Set exercise A:
Answer these from the text on OpenShift Data Science known issues:
(i) What default shared memory size is set for a Jupyter notebook created in an earlier release?
(ii) Starting with which release is the shared memory issue fixed?
(iii) What should be typed in the Filter by kind field?
Set exercise B: From the text on OpenShift Data Science known issues, write out the passage from "3. Open your" up to and including "created in Step 1.".

Selected text:
-- START --
Failed removal of the kfdefs resources might also prevent later installation of a newer version of OpenShift Data Science.

Workaround
To manually delete the kfdefs resources so that you can complete the uninstall process, see the "Force individual object removal when it has finalizers" section of the following Red Hat solution article: https://access.redhat.com/solutions/4165791.

RHODS-8939 - For a Jupyter notebook created in a previous release, default shared memory might cause a runtime error

For a Jupyter notebook created in a release earlier than the current release, the default shared memory for a Jupyter notebook is set to 64 Mb and you cannot change this default value in the notebook configuration.

For example, PyTorch relies on shared memory and the default size of 64 Mb is not enough for large use cases, such as when training a model or when performing heavy data manipulations. Jupyter reports a “no space left on device" message and /dev/smh is full.

Starting with release 1.31, this issue is fixed and any new notebook’s shared memory is set to the size of the node.

Workaround

For a Jupyter notebook created in a release earlier than 1.31, either recreate the Jupyter notebook or follow these steps:

  1. In your data science project, create a workbench as described in Creating a project workbench.
  2. In the data science project page, in the Workbenches section, click the Status toggle for the workbench to change it from Running to Stopped.
  3. Open your OpenShift Console and then select Administrator.
  4. Select Home API Explorer.
  5. In the Filter by kind field, type notebook.
  6. Select the kubeflow v1 notebook.
  7. Select the Instances tab and then select the instance for the workbench that you created in Step 1.
-- END --
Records
-- START --
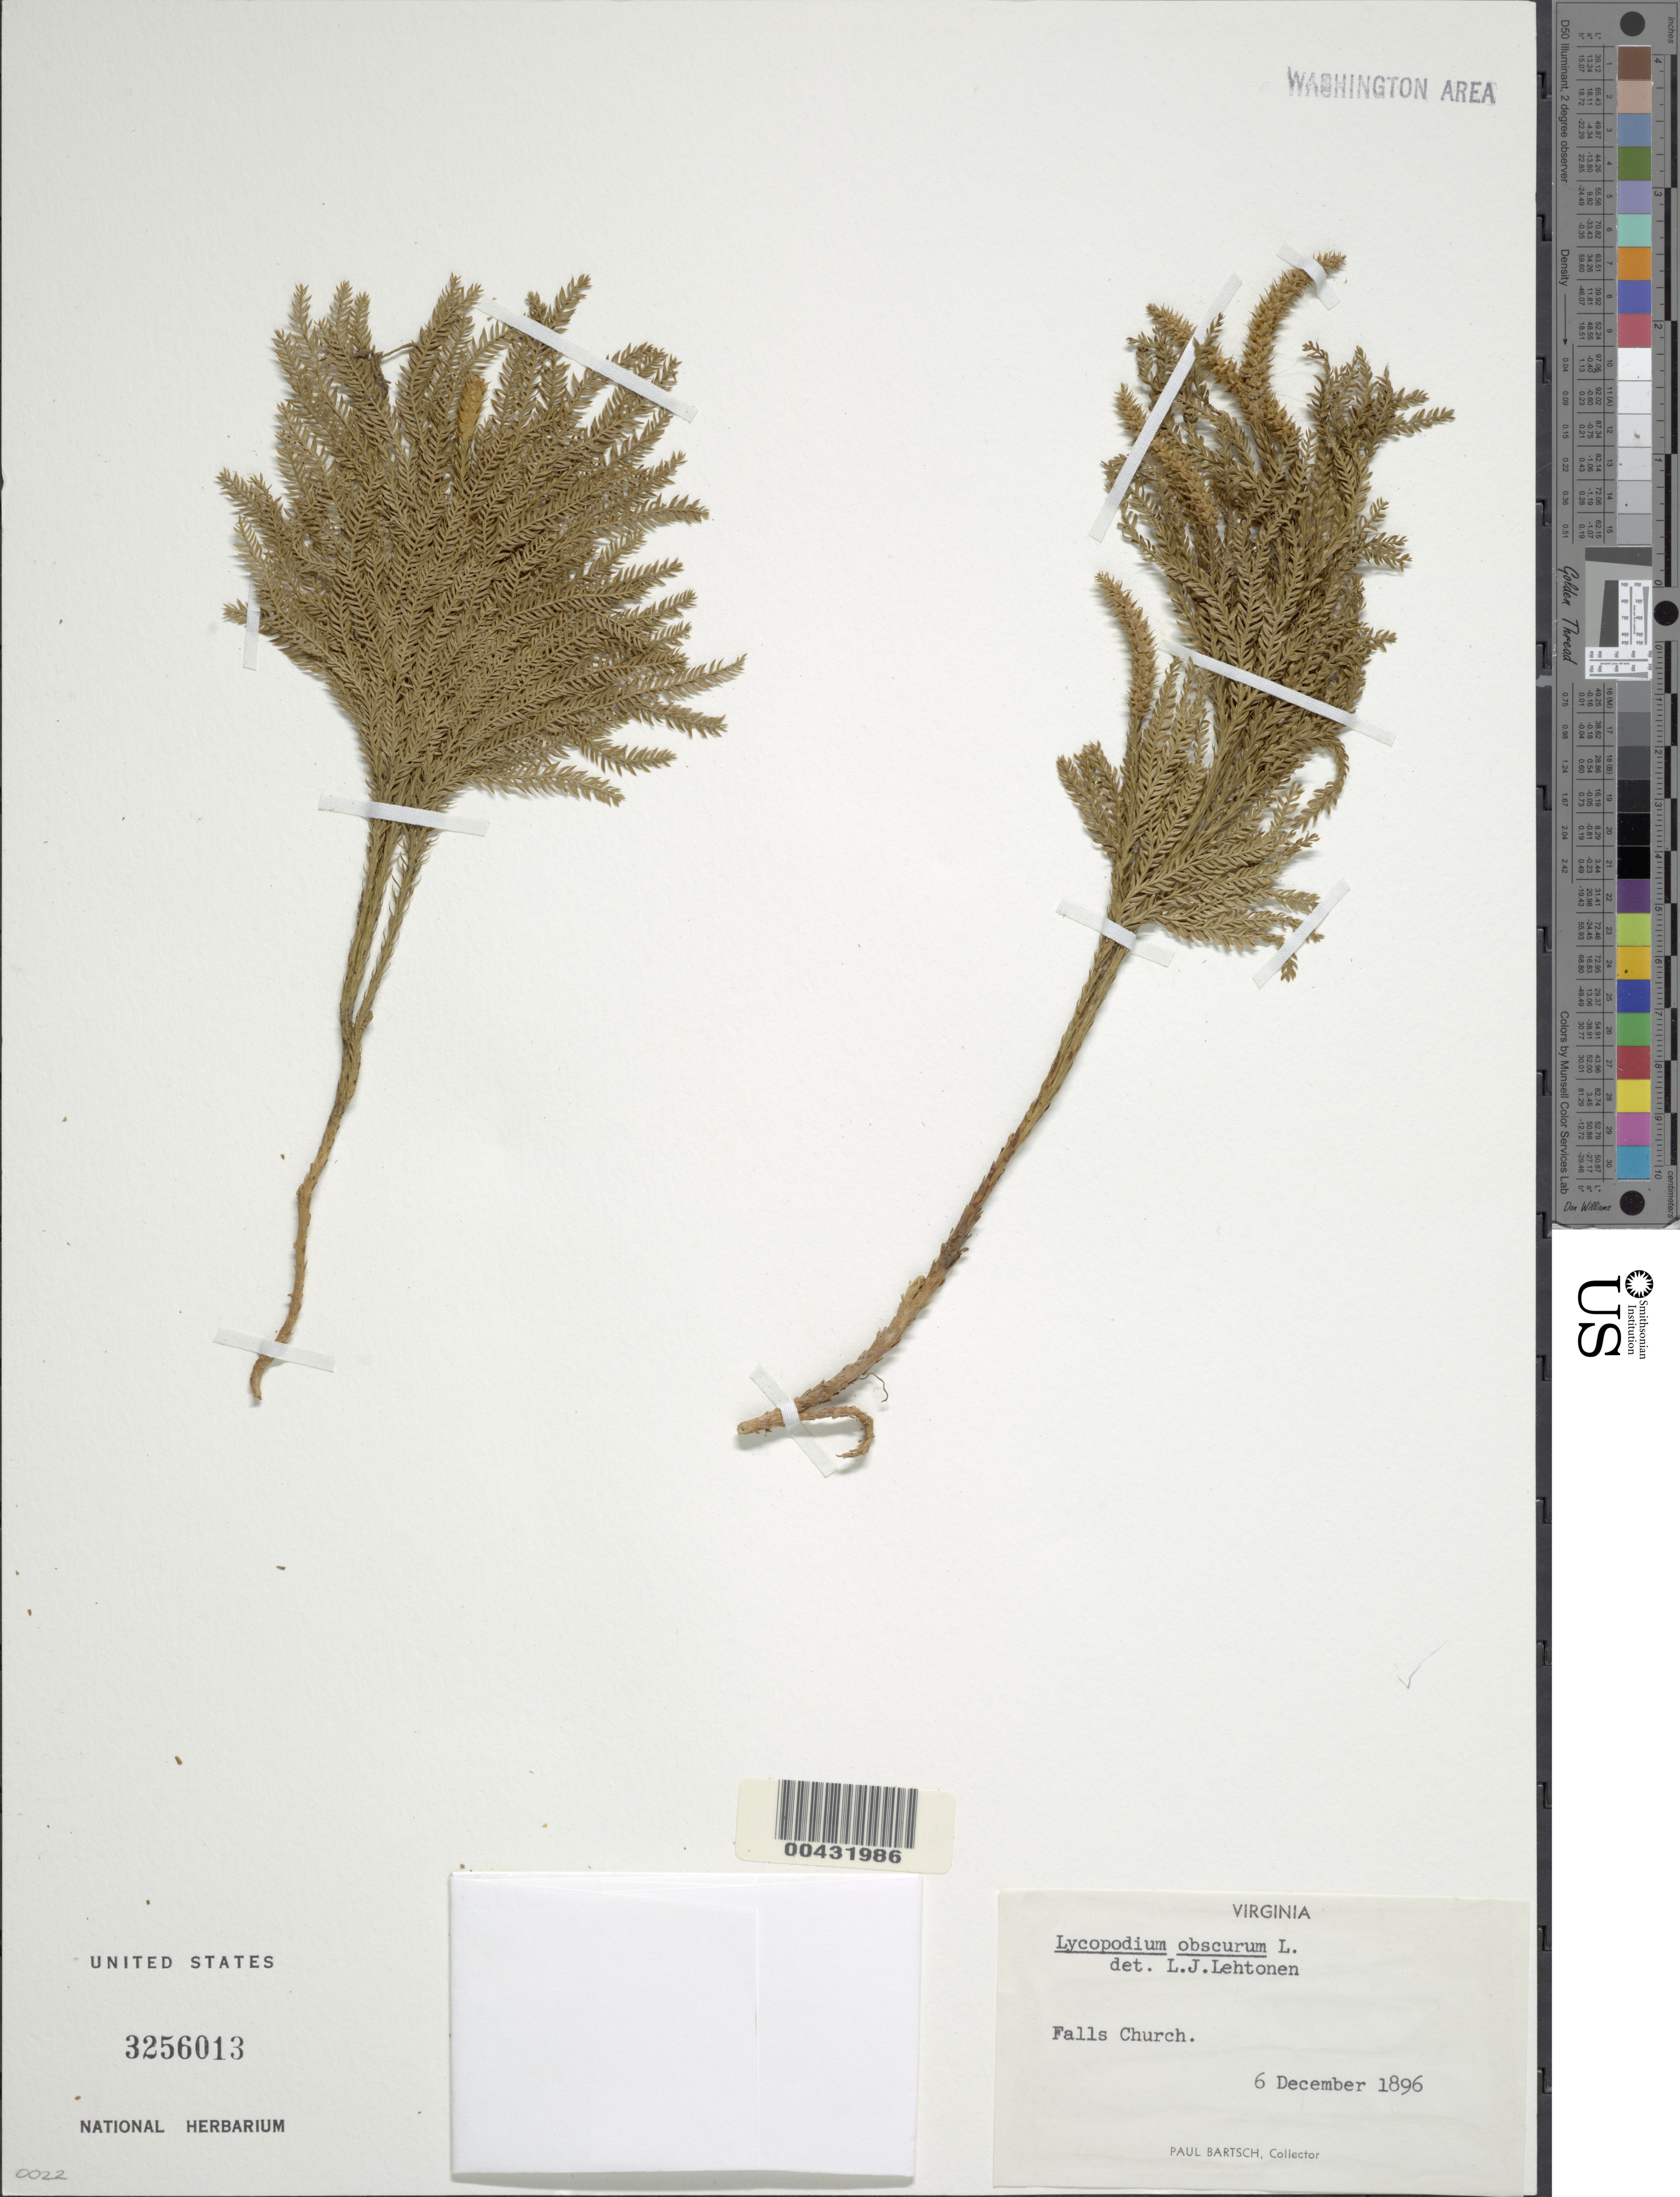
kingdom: Plantae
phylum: Tracheophyta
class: Lycopodiopsida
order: Lycopodiales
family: Lycopodiaceae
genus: Dendrolycopodium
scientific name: Dendrolycopodium obscurum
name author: (L.) A. Haines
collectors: P. Bartsch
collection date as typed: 06 Dec 1896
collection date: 1896-12-06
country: United States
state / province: Virginia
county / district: City of Falls Church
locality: Falls Church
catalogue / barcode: US 3256013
-- END --
Complete output A:
(i) 64 Mb
(ii) Release 1.31
(iii) notebook

Complete output B:
3. Open your OpenShift Console and then select Administrator.
  4. Select Home API Explorer.
  5. In the Filter by kind field, type notebook.
  6. Select the kubeflow v1 notebook.
  7. Select the Instances tab and then select the instance for the workbench that you created in Step 1.